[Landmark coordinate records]
* * * * * * *
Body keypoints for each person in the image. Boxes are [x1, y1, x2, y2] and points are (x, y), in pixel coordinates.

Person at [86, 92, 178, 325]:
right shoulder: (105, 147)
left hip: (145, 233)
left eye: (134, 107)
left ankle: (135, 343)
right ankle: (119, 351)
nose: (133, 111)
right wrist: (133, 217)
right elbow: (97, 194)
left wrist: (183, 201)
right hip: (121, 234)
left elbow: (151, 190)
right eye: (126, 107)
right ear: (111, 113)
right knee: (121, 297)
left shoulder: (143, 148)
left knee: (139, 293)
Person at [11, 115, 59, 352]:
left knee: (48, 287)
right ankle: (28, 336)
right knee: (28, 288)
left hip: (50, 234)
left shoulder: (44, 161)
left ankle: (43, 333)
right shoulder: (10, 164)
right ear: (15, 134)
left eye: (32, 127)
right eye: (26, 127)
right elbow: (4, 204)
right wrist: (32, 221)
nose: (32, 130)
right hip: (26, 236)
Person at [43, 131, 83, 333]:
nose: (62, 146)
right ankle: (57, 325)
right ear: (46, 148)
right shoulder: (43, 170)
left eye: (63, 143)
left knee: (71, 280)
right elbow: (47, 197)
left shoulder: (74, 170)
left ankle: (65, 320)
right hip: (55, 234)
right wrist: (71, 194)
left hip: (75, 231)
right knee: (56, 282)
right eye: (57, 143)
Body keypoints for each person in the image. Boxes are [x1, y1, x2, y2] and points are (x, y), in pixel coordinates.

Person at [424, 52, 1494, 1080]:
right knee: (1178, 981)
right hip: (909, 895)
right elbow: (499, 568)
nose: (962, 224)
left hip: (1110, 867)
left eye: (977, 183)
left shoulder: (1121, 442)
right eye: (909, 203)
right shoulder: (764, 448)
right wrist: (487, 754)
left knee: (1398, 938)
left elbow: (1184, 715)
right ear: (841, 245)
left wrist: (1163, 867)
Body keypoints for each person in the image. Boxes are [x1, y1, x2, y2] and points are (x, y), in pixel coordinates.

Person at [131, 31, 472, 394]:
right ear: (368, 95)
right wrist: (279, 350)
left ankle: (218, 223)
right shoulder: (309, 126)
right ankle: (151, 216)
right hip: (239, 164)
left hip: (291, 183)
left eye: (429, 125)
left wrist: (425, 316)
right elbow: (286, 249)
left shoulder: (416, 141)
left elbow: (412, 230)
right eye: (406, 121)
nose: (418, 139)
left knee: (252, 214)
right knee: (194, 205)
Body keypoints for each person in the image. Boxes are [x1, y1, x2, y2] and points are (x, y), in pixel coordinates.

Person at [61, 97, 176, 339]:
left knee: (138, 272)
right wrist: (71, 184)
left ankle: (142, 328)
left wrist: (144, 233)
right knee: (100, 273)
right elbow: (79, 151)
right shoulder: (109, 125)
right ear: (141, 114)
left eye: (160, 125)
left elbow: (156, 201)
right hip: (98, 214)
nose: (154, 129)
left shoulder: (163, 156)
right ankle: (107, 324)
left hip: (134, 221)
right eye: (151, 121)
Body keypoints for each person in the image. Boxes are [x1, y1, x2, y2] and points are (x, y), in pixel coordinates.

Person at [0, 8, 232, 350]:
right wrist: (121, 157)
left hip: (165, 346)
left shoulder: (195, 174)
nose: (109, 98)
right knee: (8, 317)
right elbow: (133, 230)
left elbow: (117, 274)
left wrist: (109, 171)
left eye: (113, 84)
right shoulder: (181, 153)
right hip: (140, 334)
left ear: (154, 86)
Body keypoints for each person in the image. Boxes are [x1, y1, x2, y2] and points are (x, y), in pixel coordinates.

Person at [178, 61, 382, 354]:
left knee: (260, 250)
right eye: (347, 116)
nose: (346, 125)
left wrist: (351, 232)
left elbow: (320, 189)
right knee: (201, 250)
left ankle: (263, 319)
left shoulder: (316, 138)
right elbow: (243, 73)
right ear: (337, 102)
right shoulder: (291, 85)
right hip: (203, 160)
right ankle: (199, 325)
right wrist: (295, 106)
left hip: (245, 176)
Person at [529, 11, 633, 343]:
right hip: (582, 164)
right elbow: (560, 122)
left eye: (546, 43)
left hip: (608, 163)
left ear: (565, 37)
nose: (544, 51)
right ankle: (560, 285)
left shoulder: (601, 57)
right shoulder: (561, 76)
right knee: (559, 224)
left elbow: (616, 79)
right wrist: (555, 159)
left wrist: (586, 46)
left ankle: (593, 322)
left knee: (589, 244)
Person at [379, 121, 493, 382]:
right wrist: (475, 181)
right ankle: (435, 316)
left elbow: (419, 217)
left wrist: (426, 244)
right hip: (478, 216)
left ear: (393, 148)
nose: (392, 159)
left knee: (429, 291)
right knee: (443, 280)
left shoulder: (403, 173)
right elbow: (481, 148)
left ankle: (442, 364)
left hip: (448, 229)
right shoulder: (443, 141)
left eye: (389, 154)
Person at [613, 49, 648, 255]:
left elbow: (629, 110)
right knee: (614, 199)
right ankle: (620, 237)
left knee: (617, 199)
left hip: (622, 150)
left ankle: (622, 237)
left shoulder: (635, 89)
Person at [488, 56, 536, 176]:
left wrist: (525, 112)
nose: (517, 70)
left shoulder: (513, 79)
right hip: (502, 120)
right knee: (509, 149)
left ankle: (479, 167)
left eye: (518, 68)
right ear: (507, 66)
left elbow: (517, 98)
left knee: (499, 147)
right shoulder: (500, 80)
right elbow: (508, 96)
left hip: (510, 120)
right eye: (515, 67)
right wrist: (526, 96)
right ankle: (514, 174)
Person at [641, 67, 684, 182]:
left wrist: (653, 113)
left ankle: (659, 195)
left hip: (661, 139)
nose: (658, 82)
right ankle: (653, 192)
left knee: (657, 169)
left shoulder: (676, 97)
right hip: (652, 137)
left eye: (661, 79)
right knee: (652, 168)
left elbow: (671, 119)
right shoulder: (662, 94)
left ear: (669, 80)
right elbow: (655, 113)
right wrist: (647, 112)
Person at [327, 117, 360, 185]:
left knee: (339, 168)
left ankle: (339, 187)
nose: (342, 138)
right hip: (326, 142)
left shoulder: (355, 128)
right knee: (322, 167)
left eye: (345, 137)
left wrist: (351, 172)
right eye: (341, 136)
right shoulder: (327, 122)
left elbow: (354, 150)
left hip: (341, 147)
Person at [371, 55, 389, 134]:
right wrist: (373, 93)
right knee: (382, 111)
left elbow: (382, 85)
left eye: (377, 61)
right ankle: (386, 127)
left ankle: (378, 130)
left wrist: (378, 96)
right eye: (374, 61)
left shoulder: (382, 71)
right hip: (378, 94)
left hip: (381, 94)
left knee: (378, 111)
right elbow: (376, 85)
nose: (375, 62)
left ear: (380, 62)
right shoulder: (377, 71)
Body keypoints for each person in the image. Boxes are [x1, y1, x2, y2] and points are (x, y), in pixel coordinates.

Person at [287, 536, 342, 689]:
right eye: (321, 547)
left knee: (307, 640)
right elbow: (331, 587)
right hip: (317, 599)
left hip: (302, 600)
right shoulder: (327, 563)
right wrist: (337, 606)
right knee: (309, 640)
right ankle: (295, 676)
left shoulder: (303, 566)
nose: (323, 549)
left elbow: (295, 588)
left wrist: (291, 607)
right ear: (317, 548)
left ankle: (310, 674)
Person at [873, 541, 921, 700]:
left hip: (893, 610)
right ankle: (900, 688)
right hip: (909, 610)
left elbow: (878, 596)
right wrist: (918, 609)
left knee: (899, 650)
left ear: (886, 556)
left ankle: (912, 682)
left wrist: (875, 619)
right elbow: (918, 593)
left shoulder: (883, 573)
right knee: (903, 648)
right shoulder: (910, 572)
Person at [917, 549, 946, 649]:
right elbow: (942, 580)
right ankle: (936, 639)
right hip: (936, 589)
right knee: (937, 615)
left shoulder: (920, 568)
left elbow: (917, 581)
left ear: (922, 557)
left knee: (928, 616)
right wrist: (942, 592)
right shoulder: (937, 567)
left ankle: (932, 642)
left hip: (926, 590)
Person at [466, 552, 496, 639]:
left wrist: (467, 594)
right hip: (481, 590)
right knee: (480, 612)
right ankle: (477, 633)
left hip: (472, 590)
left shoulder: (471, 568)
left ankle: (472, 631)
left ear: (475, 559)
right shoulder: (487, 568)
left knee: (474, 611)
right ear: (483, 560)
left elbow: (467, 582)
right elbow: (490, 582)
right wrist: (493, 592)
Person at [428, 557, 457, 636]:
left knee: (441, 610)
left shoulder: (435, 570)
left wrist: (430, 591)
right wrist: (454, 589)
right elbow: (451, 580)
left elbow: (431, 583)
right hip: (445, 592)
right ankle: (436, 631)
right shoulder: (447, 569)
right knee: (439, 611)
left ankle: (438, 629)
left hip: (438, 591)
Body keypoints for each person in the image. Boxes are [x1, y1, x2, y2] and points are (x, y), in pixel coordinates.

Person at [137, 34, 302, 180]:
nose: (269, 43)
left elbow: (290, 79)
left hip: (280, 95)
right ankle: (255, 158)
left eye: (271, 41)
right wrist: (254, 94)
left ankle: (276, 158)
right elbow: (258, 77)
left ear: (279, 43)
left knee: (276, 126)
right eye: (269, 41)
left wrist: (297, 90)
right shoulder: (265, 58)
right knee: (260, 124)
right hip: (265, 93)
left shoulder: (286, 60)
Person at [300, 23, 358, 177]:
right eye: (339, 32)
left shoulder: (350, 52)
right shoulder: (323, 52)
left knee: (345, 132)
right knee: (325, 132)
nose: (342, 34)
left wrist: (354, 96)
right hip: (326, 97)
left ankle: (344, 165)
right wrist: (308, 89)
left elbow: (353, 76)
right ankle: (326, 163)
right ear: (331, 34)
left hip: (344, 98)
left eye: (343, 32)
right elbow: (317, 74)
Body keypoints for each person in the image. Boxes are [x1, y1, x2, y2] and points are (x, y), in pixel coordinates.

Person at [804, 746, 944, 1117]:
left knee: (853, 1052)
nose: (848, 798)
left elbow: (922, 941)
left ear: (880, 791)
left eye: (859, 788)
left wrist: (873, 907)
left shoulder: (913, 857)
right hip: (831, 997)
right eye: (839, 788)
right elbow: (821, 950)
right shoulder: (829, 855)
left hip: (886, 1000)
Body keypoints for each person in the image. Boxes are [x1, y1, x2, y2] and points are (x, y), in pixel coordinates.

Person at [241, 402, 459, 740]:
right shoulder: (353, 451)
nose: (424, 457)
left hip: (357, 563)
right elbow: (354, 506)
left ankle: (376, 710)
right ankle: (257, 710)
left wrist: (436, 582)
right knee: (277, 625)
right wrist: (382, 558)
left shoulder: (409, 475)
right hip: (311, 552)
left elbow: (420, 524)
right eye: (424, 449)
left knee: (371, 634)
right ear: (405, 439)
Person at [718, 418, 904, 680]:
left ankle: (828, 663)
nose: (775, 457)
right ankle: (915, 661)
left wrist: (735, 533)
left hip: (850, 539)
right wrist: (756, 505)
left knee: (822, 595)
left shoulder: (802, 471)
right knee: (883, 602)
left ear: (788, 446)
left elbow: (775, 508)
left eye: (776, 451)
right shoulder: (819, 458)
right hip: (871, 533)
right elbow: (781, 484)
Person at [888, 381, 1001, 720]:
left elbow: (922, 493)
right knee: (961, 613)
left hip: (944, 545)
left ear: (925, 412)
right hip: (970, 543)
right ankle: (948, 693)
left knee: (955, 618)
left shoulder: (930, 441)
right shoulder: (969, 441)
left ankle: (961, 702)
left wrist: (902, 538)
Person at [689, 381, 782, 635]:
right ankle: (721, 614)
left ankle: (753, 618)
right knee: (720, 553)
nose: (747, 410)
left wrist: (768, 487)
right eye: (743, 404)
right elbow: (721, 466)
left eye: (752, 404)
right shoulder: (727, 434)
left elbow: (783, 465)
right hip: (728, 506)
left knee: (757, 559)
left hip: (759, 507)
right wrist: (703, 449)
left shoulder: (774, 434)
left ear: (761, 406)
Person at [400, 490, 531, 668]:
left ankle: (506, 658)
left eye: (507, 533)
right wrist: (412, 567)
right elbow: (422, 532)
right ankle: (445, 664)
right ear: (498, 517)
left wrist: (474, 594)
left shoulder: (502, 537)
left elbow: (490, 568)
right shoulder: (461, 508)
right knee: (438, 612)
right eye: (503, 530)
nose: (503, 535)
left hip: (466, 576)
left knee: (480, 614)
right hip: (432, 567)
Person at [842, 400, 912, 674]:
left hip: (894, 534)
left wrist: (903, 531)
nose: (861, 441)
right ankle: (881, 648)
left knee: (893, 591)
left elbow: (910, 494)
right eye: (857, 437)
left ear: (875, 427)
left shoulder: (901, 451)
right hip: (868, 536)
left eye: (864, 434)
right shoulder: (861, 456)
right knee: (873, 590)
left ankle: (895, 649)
* * * * * * *
» Exercise brief
Look above and return each line of the records exactly, from the very first through the line with "right wrist: (279, 350)", both included.

» Exercise answer
Body keypoints for each person in the image. Boxes are [x1, y1, x2, y2] and points are (x, y), in pixel coordinates.

Person at [86, 92, 178, 325]:
right shoulder: (105, 147)
left hip: (145, 233)
left eye: (134, 107)
left ankle: (135, 343)
right ankle: (119, 351)
nose: (133, 111)
right wrist: (133, 217)
right elbow: (97, 194)
left wrist: (183, 201)
right hip: (121, 234)
left elbow: (151, 190)
right eye: (126, 107)
right ear: (111, 113)
right knee: (121, 297)
left shoulder: (143, 148)
left knee: (139, 293)
Person at [11, 115, 59, 352]:
left knee: (48, 287)
right ankle: (28, 336)
right knee: (28, 288)
left hip: (50, 234)
left shoulder: (44, 161)
left ankle: (43, 333)
right shoulder: (10, 164)
right ear: (15, 134)
left eye: (32, 127)
right eye: (26, 127)
right elbow: (4, 204)
right wrist: (32, 221)
nose: (32, 130)
right hip: (26, 236)
Person at [43, 131, 83, 333]:
nose: (62, 146)
right ankle: (57, 325)
right ear: (46, 148)
right shoulder: (43, 170)
left eye: (63, 143)
left knee: (71, 280)
right elbow: (47, 197)
left shoulder: (74, 170)
left ankle: (65, 320)
right hip: (55, 234)
right wrist: (71, 194)
left hip: (75, 231)
right knee: (56, 282)
right eye: (57, 143)
Body keypoints for each person in the image. Boxes are [x1, y1, x2, y2] and points are (x, y), in pixel coordinates.

Person at [424, 52, 1494, 1080]:
right knee: (1178, 981)
right hip: (909, 895)
right elbow: (499, 568)
nose: (962, 224)
left hip: (1110, 867)
left eye: (977, 183)
left shoulder: (1121, 442)
right eye: (909, 203)
right shoulder: (764, 448)
right wrist: (487, 754)
left knee: (1398, 938)
left elbow: (1184, 715)
right ear: (841, 245)
left wrist: (1163, 867)
Body keypoints for each person in the image. Boxes are [x1, y1, x2, y2] and points are (x, y), in pixel coordinates.

Person at [131, 31, 472, 394]:
right ear: (368, 95)
right wrist: (279, 350)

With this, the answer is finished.